** Material for this task follows **

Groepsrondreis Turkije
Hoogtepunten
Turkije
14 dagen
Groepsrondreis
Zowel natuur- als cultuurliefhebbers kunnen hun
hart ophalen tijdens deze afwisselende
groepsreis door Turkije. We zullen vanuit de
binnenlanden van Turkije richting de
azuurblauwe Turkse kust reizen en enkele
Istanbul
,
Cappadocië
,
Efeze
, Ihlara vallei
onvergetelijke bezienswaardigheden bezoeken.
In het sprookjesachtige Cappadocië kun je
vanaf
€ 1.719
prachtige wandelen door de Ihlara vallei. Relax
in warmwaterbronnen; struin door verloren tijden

** End of Material for this task **

* [Exercise directions]: Starting at the line that contains "Hoogtepunten", retype each remaining line of the records exactly; that line and the last line are both included.

* [Written response]:
Hoogtepunten
Turkije
14 dagen
Groepsrondreis
Zowel natuur- als cultuurliefhebbers kunnen hun
hart ophalen tijdens deze afwisselende
groepsreis door Turkije. We zullen vanuit de
binnenlanden van Turkije richting de
azuurblauwe Turkse kust reizen en enkele
Istanbul
,
Cappadocië
,
Efeze
, Ihlara vallei
onvergetelijke bezienswaardigheden bezoeken.
In het sprookjesachtige Cappadocië kun je
vanaf
€ 1.719
prachtige wandelen door de Ihlara vallei. Relax
in warmwaterbronnen; struin door verloren tijden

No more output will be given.